Exercise data below:
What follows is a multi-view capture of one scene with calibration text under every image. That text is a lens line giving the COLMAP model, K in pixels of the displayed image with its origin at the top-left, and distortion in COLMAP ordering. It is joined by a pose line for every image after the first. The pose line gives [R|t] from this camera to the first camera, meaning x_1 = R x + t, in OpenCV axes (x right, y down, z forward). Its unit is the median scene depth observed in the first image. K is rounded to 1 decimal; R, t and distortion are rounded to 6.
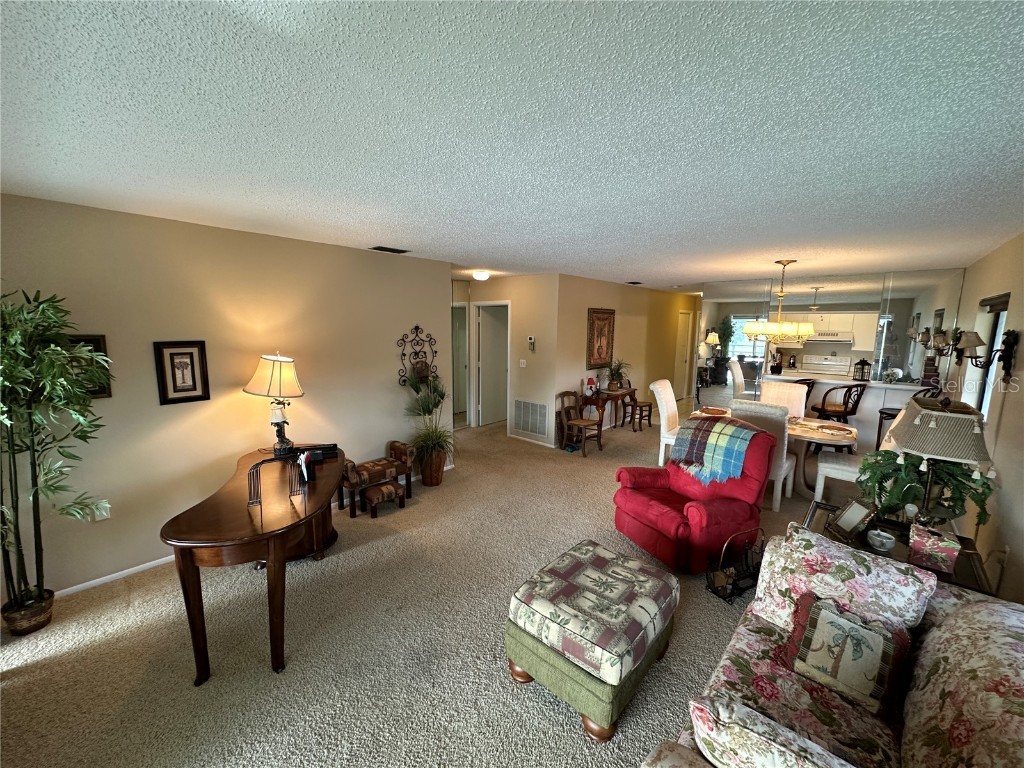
lens RADIAL K [[407.7, 0, 515.1], [0, 407.7, 380.4], [0, 0, 1]] dist [-0.004883, 0.001254]
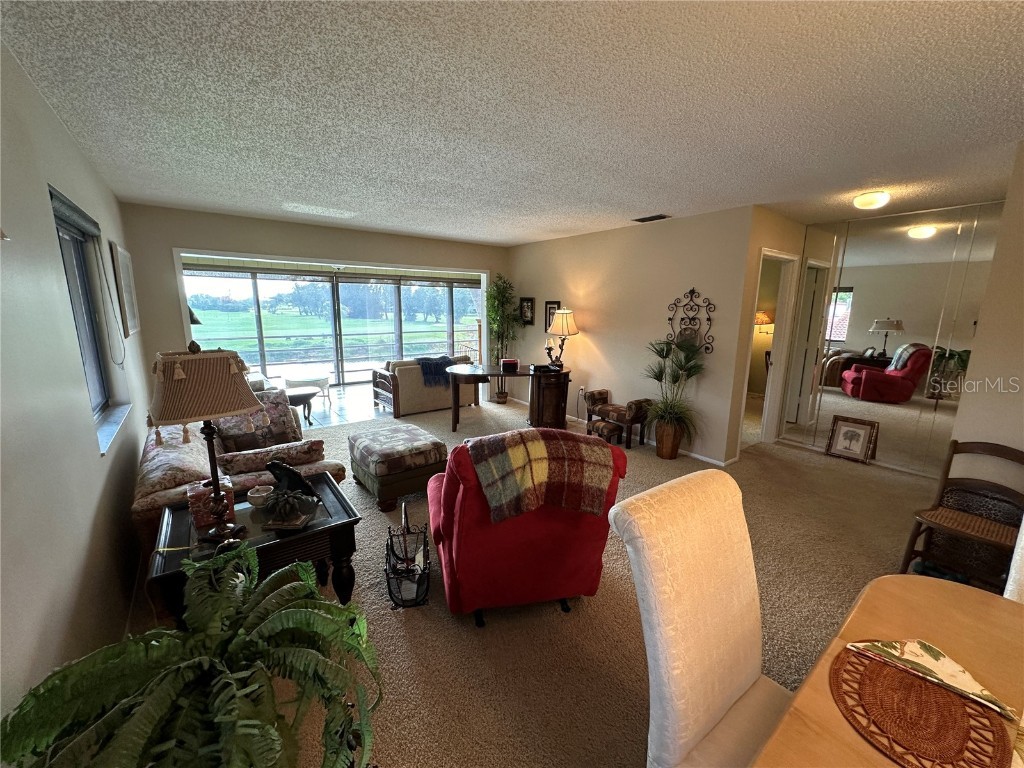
lens RADIAL K [[407.7, 0, 513.3], [0, 407.7, 379.5], [0, 0, 1]] dist [-0.004883, 0.001254]
pose [[-0.192286, 0.159788, -0.968243, 0.840259], [-0.152798, 0.969746, 0.190381, -0.052948], [0.969370, 0.184554, -0.162053, 0.856223]]
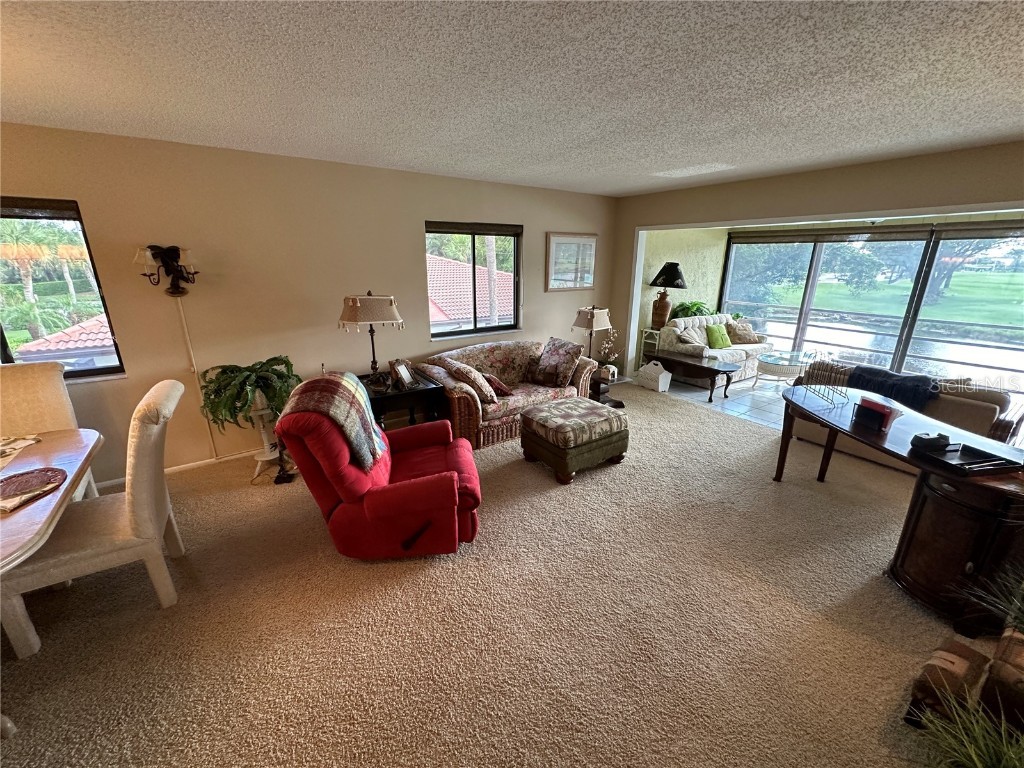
lens RADIAL K [[407.7, 0, 512.8], [0, 407.7, 387.9], [0, 0, 1]] dist [-0.004883, 0.001254]
pose [[-0.967528, -0.096104, 0.233780, 0.033888], [0.015628, 0.900384, 0.434815, -0.158166], [-0.252279, 0.424349, -0.869645, 1.261955]]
End of Exercise data.
All of the material must be given again exactly, though no picture may appear in the copy.

What follows is a multi-view capture of one scene with calibration text under every image. That text is a lens line giving the COLMAP model, K in pixels of the displayed image with its origin at the top-left, and distortion in COLMAP ordering. It is joined by a pose line for every image after the first. The pose line gives [R|t] from this camera to the first camera, meaning x_1 = R x + t, in OpenCV axes (x right, y down, z forward). Its unit is the median scene depth observed in the first image. K is rounded to 1 decimal; R, t and distortion are rounded to 6.
lens RADIAL K [[407.7, 0, 515.1], [0, 407.7, 380.4], [0, 0, 1]] dist [-0.004883, 0.001254]
lens RADIAL K [[407.7, 0, 513.3], [0, 407.7, 379.5], [0, 0, 1]] dist [-0.004883, 0.001254]
pose [[-0.192286, 0.159788, -0.968243, 0.840259], [-0.152798, 0.969746, 0.190381, -0.052948], [0.969370, 0.184554, -0.162053, 0.856223]]
lens RADIAL K [[407.7, 0, 512.8], [0, 407.7, 387.9], [0, 0, 1]] dist [-0.004883, 0.001254]
pose [[-0.967528, -0.096104, 0.233780, 0.033888], [0.015628, 0.900384, 0.434815, -0.158166], [-0.252279, 0.424349, -0.869645, 1.261955]]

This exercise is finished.